中でも、イーロンマスク率いるTeslaはまるで人間のように振る舞い、話し、時にはバーテンダーを演じることもできるロボット「オプティマス」を披露し、私たちがかつて想像していた未来が目前まで迫っていることを強調した。
2026年には市場に流通すると見込まれており、日本国内でもすぐに入手できるのか、そうでなければ米国まで買いに足を運ぼうか、、そんな妄想をするのも最近の楽しみになっている。
一方で、やはりオプティマスにはドラえもんやアトムに抱いていた親近感はまだ抱けていない。
「Detroit Become Human」のコナーやカーラに感じた共感は、オプティマスにはまだ抱けない。それは顔がないからというだけではないだろう。おそらく動作それ自体に、人間らしさが宿っていないという感覚を抱いてしまうからだろう。
実は、私たちは、完璧に効率化された動きをするロボットよりも、時にぎこちなく、無駄な動きを交えるロボットに、より人間らしさを感じることがあるという。可能な限り正確で完璧なロボットを生み出そうという試みはむしろ、親近感を遠ざけるのかもしれない。
これは一見矛盾した現象だが、実は人間のコミュニケーションや行動の本質を捉えていると言えるだろう。平田オリザ氏の提唱する「マイクロスリップ」の概念は、この「無駄」の重要性を私たちに改めて教えてくれる。
「マイクロスリップ」とは、意識的な動作の中に無意識に混入する、一見無駄に見える小さな動作のことである。
例えば、コップを取ろうとする際に一度手がその手前で止まったり、話している最中に意味のない仕草をしたりといった行動が挙げられる。優れた俳優は、このマイクロスリップを巧みに操り、役柄に深みとリアリティを与えているのだという。
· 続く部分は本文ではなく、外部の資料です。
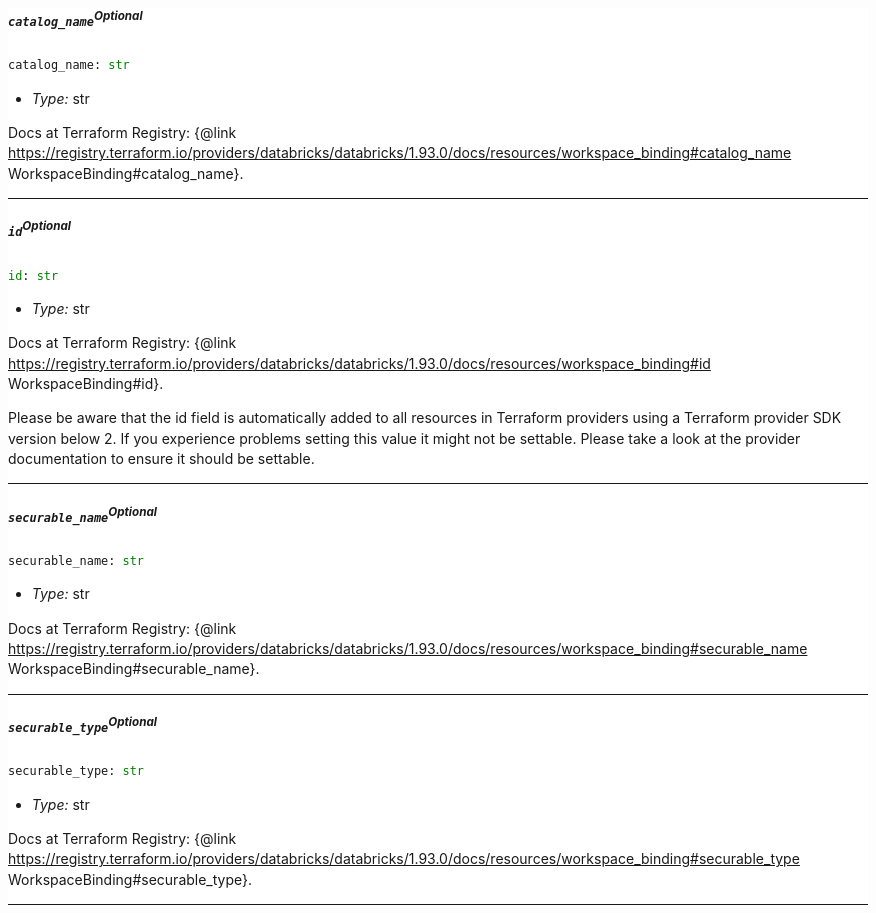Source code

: 
##### `catalog_name`<sup>Optional</sup> <a name="catalog_name" id="@cdktf/provider-databricks.workspaceBinding.WorkspaceBindingConfig.property.catalogName"></a>

```python
catalog_name: str
```

- *Type:* str

Docs at Terraform Registry: {@link https://registry.terraform.io/providers/databricks/databricks/1.93.0/docs/resources/workspace_binding#catalog_name WorkspaceBinding#catalog_name}.

---

##### `id`<sup>Optional</sup> <a name="id" id="@cdktf/provider-databricks.workspaceBinding.WorkspaceBindingConfig.property.id"></a>

```python
id: str
```

- *Type:* str

Docs at Terraform Registry: {@link https://registry.terraform.io/providers/databricks/databricks/1.93.0/docs/resources/workspace_binding#id WorkspaceBinding#id}.

Please be aware that the id field is automatically added to all resources in Terraform providers using a Terraform provider SDK version below 2.
If you experience problems setting this value it might not be settable. Please take a look at the provider documentation to ensure it should be settable.

---

##### `securable_name`<sup>Optional</sup> <a name="securable_name" id="@cdktf/provider-databricks.workspaceBinding.WorkspaceBindingConfig.property.securableName"></a>

```python
securable_name: str
```

- *Type:* str

Docs at Terraform Registry: {@link https://registry.terraform.io/providers/databricks/databricks/1.93.0/docs/resources/workspace_binding#securable_name WorkspaceBinding#securable_name}.

---

##### `securable_type`<sup>Optional</sup> <a name="securable_type" id="@cdktf/provider-databricks.workspaceBinding.WorkspaceBindingConfig.property.securableType"></a>

```python
securable_type: str
```

- *Type:* str

Docs at Terraform Registry: {@link https://registry.terraform.io/providers/databricks/databricks/1.93.0/docs/resources/workspace_binding#securable_type WorkspaceBinding#securable_type}.

---



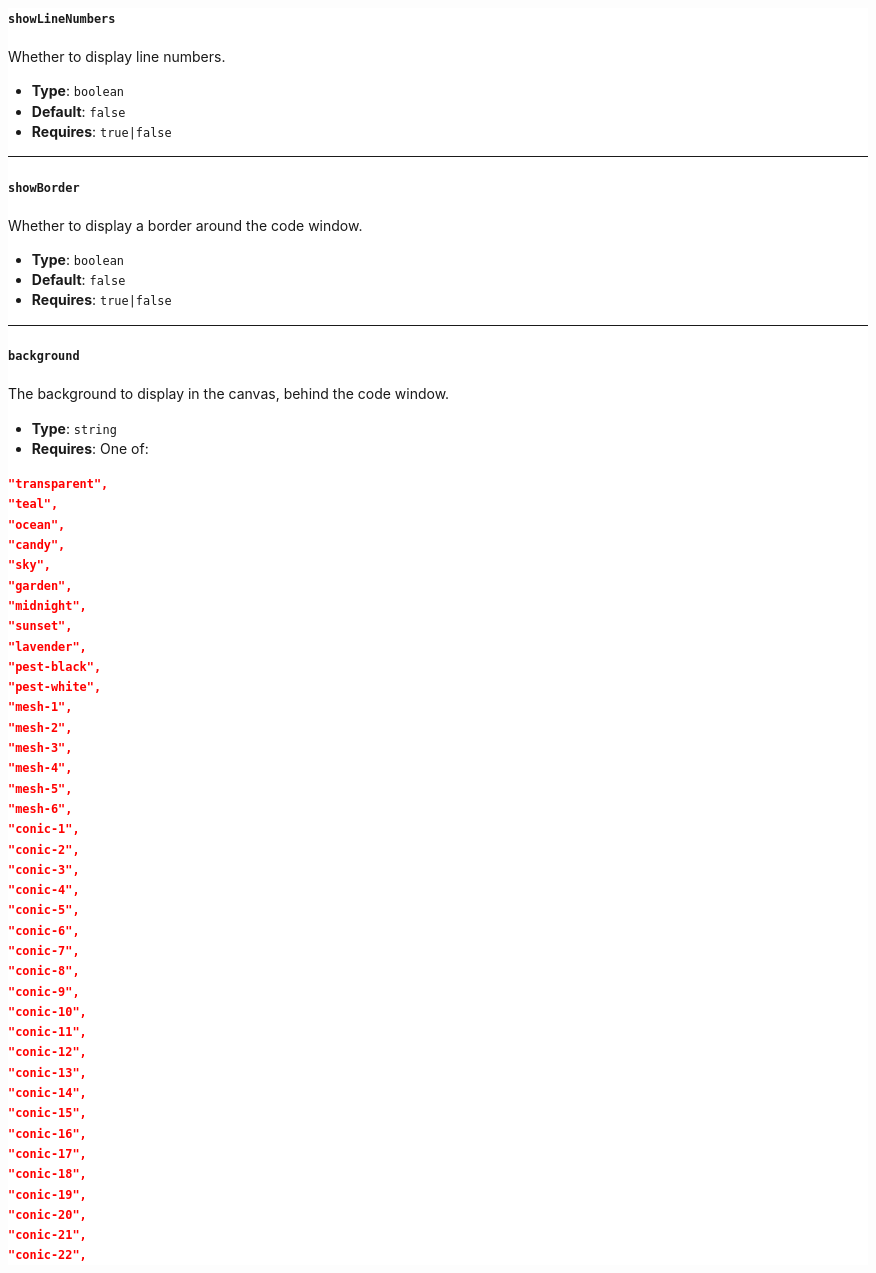 #### `showLineNumbers`

Whether to display line numbers.

- **Type**: `boolean`
 - **Default**: `false`
- **Requires**: `true|false`

---

#### `showBorder`

Whether to display a border around the code window.

- **Type**: `boolean`
- **Default**: `false`
- **Requires**: `true|false`

---

#### `background`

The background to display in the canvas, behind the code window.

- **Type**: `string`
- **Requires**: One of:

```json
"transparent",
"teal",
"ocean",
"candy",
"sky",
"garden",
"midnight",
"sunset",
"lavender",
"pest-black",
"pest-white",
"mesh-1",
"mesh-2",
"mesh-3",
"mesh-4",
"mesh-5",
"mesh-6",
"conic-1",
"conic-2",
"conic-3",
"conic-4",
"conic-5",
"conic-6",
"conic-7",
"conic-8",
"conic-9",
"conic-10",
"conic-11",
"conic-12",
"conic-13",
"conic-14",
"conic-15",
"conic-16",
"conic-17",
"conic-18",
"conic-19",
"conic-20",
"conic-21",
"conic-22",
```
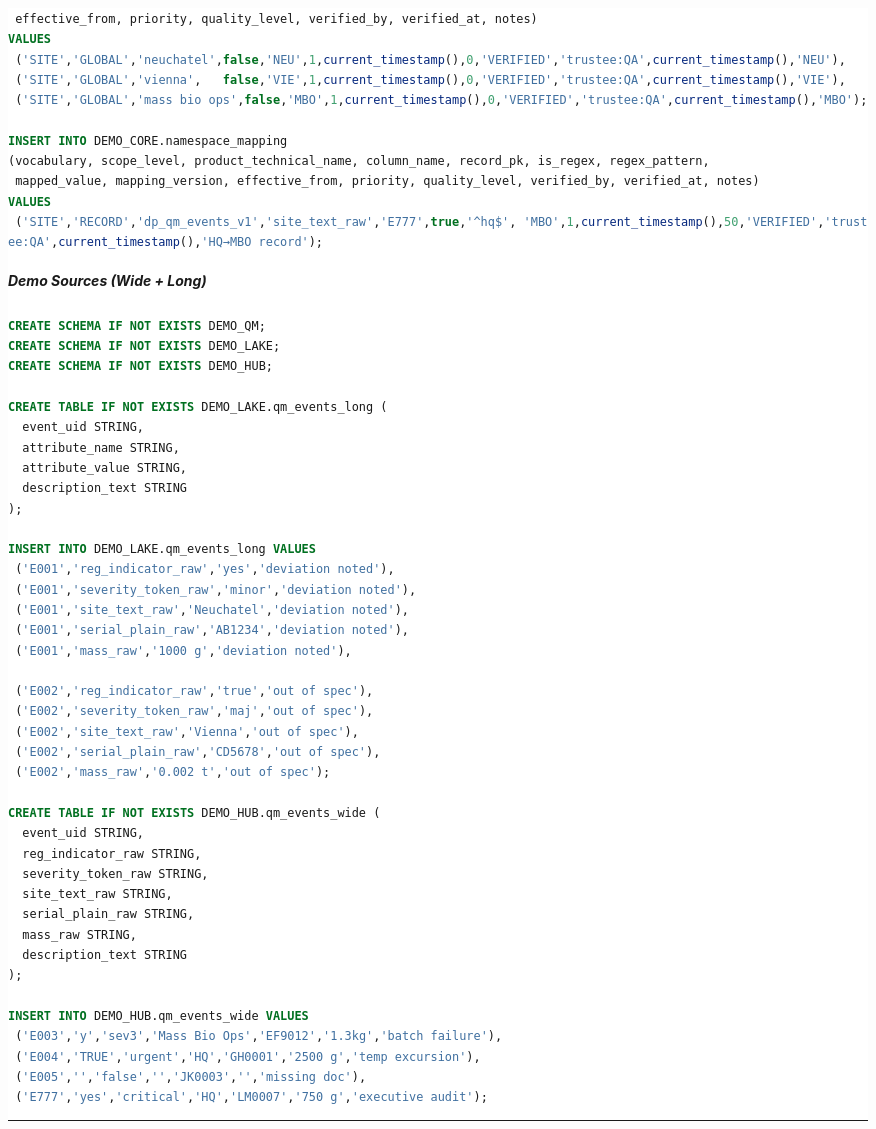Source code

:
 ```sql
 effective_from, priority, quality_level, verified_by, verified_at, notes)
VALUES
 ('SITE','GLOBAL','neuchatel',false,'NEU',1,current_timestamp(),0,'VERIFIED','trustee:QA',current_timestamp(),'NEU'),
 ('SITE','GLOBAL','vienna',   false,'VIE',1,current_timestamp(),0,'VERIFIED','trustee:QA',current_timestamp(),'VIE'),
 ('SITE','GLOBAL','mass bio ops',false,'MBO',1,current_timestamp(),0,'VERIFIED','trustee:QA',current_timestamp(),'MBO');

INSERT INTO DEMO_CORE.namespace_mapping
(vocabulary, scope_level, product_technical_name, column_name, record_pk, is_regex, regex_pattern,
 mapped_value, mapping_version, effective_from, priority, quality_level, verified_by, verified_at, notes)
VALUES
 ('SITE','RECORD','dp_qm_events_v1','site_text_raw','E777',true,'^hq$', 'MBO',1,current_timestamp(),50,'VERIFIED','trustee:QA',current_timestamp(),'HQ→MBO record');
```

##### Demo Sources (Wide + Long)

```sql
CREATE SCHEMA IF NOT EXISTS DEMO_QM;
CREATE SCHEMA IF NOT EXISTS DEMO_LAKE;
CREATE SCHEMA IF NOT EXISTS DEMO_HUB;

CREATE TABLE IF NOT EXISTS DEMO_LAKE.qm_events_long (
  event_uid STRING,
  attribute_name STRING,
  attribute_value STRING,
  description_text STRING
);

INSERT INTO DEMO_LAKE.qm_events_long VALUES
 ('E001','reg_indicator_raw','yes','deviation noted'),
 ('E001','severity_token_raw','minor','deviation noted'),
 ('E001','site_text_raw','Neuchatel','deviation noted'),
 ('E001','serial_plain_raw','AB1234','deviation noted'),
 ('E001','mass_raw','1000 g','deviation noted'),

 ('E002','reg_indicator_raw','true','out of spec'),
 ('E002','severity_token_raw','maj','out of spec'),
 ('E002','site_text_raw','Vienna','out of spec'),
 ('E002','serial_plain_raw','CD5678','out of spec'),
 ('E002','mass_raw','0.002 t','out of spec');

CREATE TABLE IF NOT EXISTS DEMO_HUB.qm_events_wide (
  event_uid STRING,
  reg_indicator_raw STRING,
  severity_token_raw STRING,
  site_text_raw STRING,
  serial_plain_raw STRING,
  mass_raw STRING,
  description_text STRING
);

INSERT INTO DEMO_HUB.qm_events_wide VALUES
 ('E003','y','sev3','Mass Bio Ops','EF9012','1.3kg','batch failure'),
 ('E004','TRUE','urgent','HQ','GH0001','2500 g','temp excursion'),
 ('E005','','false','','JK0003','','missing doc'),
 ('E777','yes','critical','HQ','LM0007','750 g','executive audit');
```

---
しかし、練習を重ねるにつれて、これらの無駄な動きは洗練され、削ぎ落とされていく傾向がある。初期衝動の瑞々しさや人間らしさが失われ、機械的な正確さが前面に出てしまうというジレンマに、俳優たちはしばしば直面する。新人が時にとてつもなく良い演技をする理由がここにあるのかもしれない。
ロボット工学の分野でも、このマイクロスリップの重要性に着目した研究が進められているという。人間らしいロボットを開発するためには、単に効率的な動作をプログラムするだけでは不十分であり、適度な「ノイズ」を挿入する必要があることが分かってきた。
私たちがスマートフォンを操作する際を想像してみよう。画面に触れる直前、指先は一瞬の間を置く。その僅かな「まごつき」が、むしろ自然な動きを生み出している。
診察室では、話し始めようとして、一度深く息を吐く患者の姿がある。言葉にならない感情が、その「間」に込められているのを感じる。澱みなく話し続ける患者には違和感を覚えるに違いない。
しかし、この「ノイズ」の量やタイミングを適切に制御することは容易ではないだろう。平均値に基づいた統計的なアプローチでは、個性を生み出す「無駄」は均質化され、埋もれてしまう。未だオプティマスやFigureのようなヒューマノイドが達成できていないところをみるとその難易度の高さが伺える。
この「無駄」の価値は、教育の場においても改めて評価しても良いではないか。従来の教育は、効率性や合理性を重視し、無駄を排除することに重点を置いてきたように思う。しかし、人生における真の学びは、必ずしも予定調和的に得られるとは限らない。寄り道や失敗、一見無意味な経験の中にこそ、予期せぬ発見や成長の種が隠れている。教育においても、ある程度の「ランダムさ」や「ノイズ」を取り入れることで、子どもたちの創造性や主体性を育むことができないだろうか。
具体的な例として、図画工作の授業を考えてみる。
教師が手順や完成形を細かく指示するのではなく、様々な素材を用意し、子どもたちが自由に発想し、試行錯誤しながら作品を作る。この過程で、子どもたちは予期せぬ発見をしたり、失敗から学んだり、新たなアイデアを閃いたりするだろう。これらは、指示通りに作業を進めるだけでは得られない貴重な経験であり、創造的な思考力を養う上で重要な役割を果たす。
人生は完璧に計画された脚本通りには進まないものだ。予期せぬ出来事やハプニングに見舞われることもしばしばあるだろう。しかし、それらの「無駄」な経験、人生におけるノイズを受け入れ、そこから学びを深めることで、私たちはより人間らしく、豊かな人生を歩むことができるのではないだろうか。
「コスパ」「タイパ」思考とは正反対の、マイクロスリップ、ノイズ、ランダムさ… これらの「無駄」は、実は私たち人間を人間たらしめる、かけがえのない要素なのかもしれない。